# Pc mit Fernseher verbinden



## King_Sony (17. November 2009)

Hallo,
ich habe einen pc() und möchte ihn mit meinen fernseher verbinden. Mein Ferseher hat composit und vga und scart in. Mein pc hat vga und hdmi. Das Prob ist, das das ganze kabellos sein sollte, da ich sonst dauern drüber stolpere. Habt ihr ne idee?!
LG Sony


----------



## rytme (17. November 2009)

Vermute ma, dass du noch ne Röhre hast, da kannste froh sein wenn du es überhaupt iwie schaffst da Bild zu bekommen. Kabellos wirst du da glaube ich keien Möglichkeit haben.


----------



## King_Sony (17. November 2009)

Ne keine Röhre, flatscreen..
Aber am hdmi hat ich mein ps3 hängen^^
LG Sony


----------



## rabit (17. November 2009)

Möglichkeíten gibt es mit Mediacenter´s
Pinnacle ShowCenter - Musik im ganzen Haus - CHIP Online
oder
HD-Filme per WLAN auf den Fernseher streamen - News - CHIP Online


----------



## rytme (17. November 2009)

Ok das ist natürlich was anderes, da du jetzt nur die 2 Schnittstellen genannt hast, ging ich stark von einer Röhre aus 

Möglichkeiten hat dir rabit ja bereits gezeigt.


----------



## King_Sony (18. November 2009)

Sorry, hatte vergessen zu sagen das das ganze eig nicht über 20-30€ kosten solle
Naja dann werde ic wohl oder übel zum kabel zurückgreifen müssen, aber danke.
LG Sony


----------



## K3n$! (18. November 2009)

Für 20-30€ wirst du das mit fast 100%iger Sicherheit nicht realisieren können.

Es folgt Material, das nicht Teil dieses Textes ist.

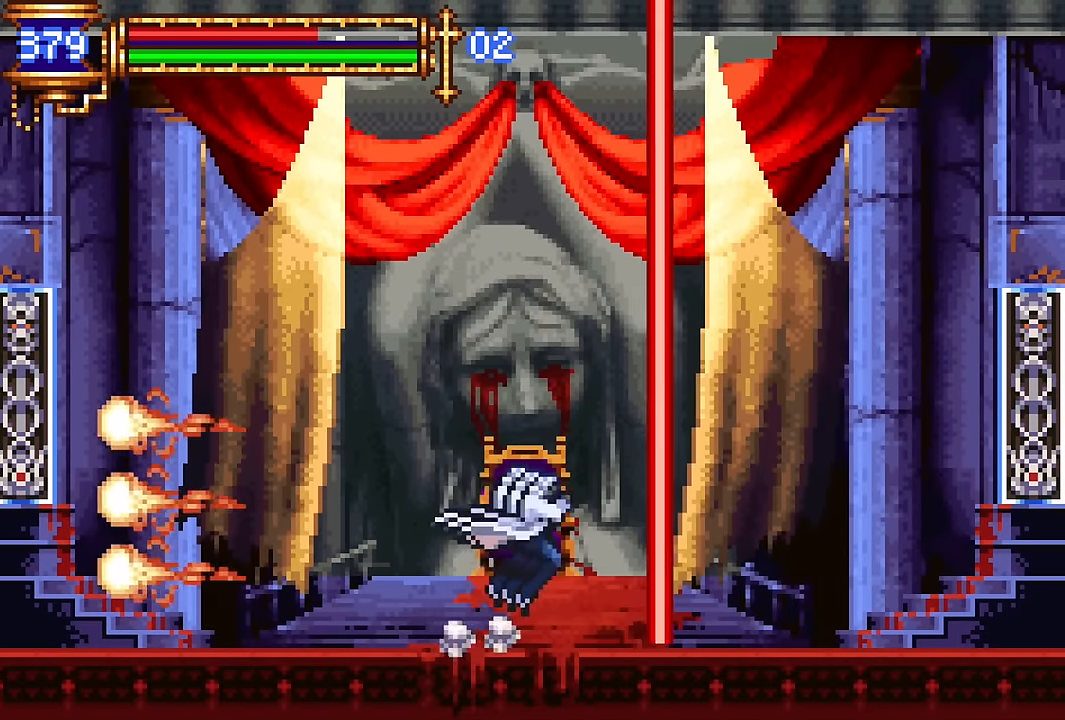
{"buttons": ["DPAD_RIGHT"], "events": [[316, "DPAD_RIGHT", "down"]]}
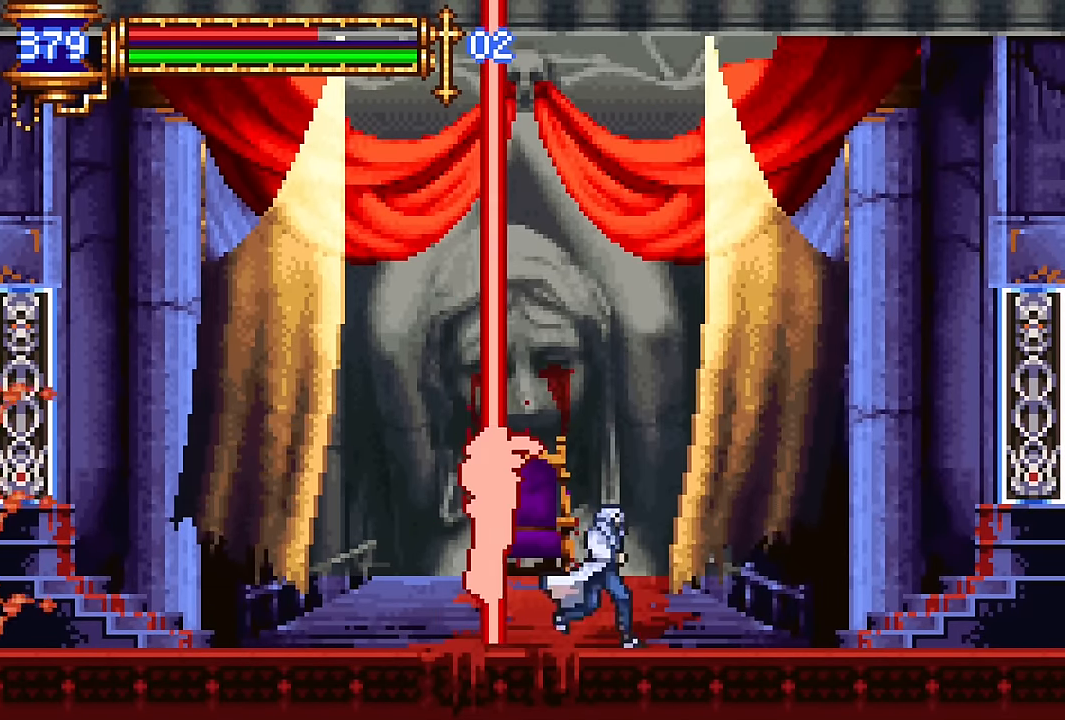
{"buttons": ["CROSS", "DPAD_RIGHT"], "events": [[16, "DPAD_RIGHT", "up"], [66, "DPAD_LEFT", "down"], [116, "SQUARE", "down"], [133, "DPAD_LEFT", "up"], [200, "SQUARE", "up"], [366, "CROSS", "down"], [416, "DPAD_RIGHT", "down"]]}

Allein der WLan Stick kostet schon fast soviel, wie dein Budget hergibt.


----------



## willsau (10. Dezember 2009)

moin moin

ich bin ma so frei und häng mich hier mal an denn obwohl suchfunktion genutzt und viiiieeeel gelesen leider nich meine problematik gefunden 

tja denne ma zu meinem prob:

ich würd gern meinen pc am tv nutzen
so ab und an ma ´n film gucken, un mit der (zukünftigen) tv karte aufgezeichnete sendungen anschauen

hatte vorher ne 3D Prophet9600 (AGP) mit s-vid out und da drüber hat es immer gut gefunzt 
jetzt nach upgrade (ASUS M4A77TD PRO Mainboard, AMD Phenom II X 4 955 Proz, NVIDIA GeForce GTX 260 896MB PCI) geht irgentwie nix mehr


hab tv über AGP - Adapter zu Chinch - Chinch Kabel - Yamaha Reciver RX-V650 - Samsung TV (Röhre) angeschlossen
Bekomme da aber beim verschieben des z.B. VLC-Players zu TV nur Geflackere (tippe ma vorsichtig auf Bildwiederholungsrate ???)
Vorher lief die chause ohne Prob´s über S-VHS out der 3D Prophet über Adapter S-VHS zu Chinch un dann selber Weg (also Kabel-Reciver-TV)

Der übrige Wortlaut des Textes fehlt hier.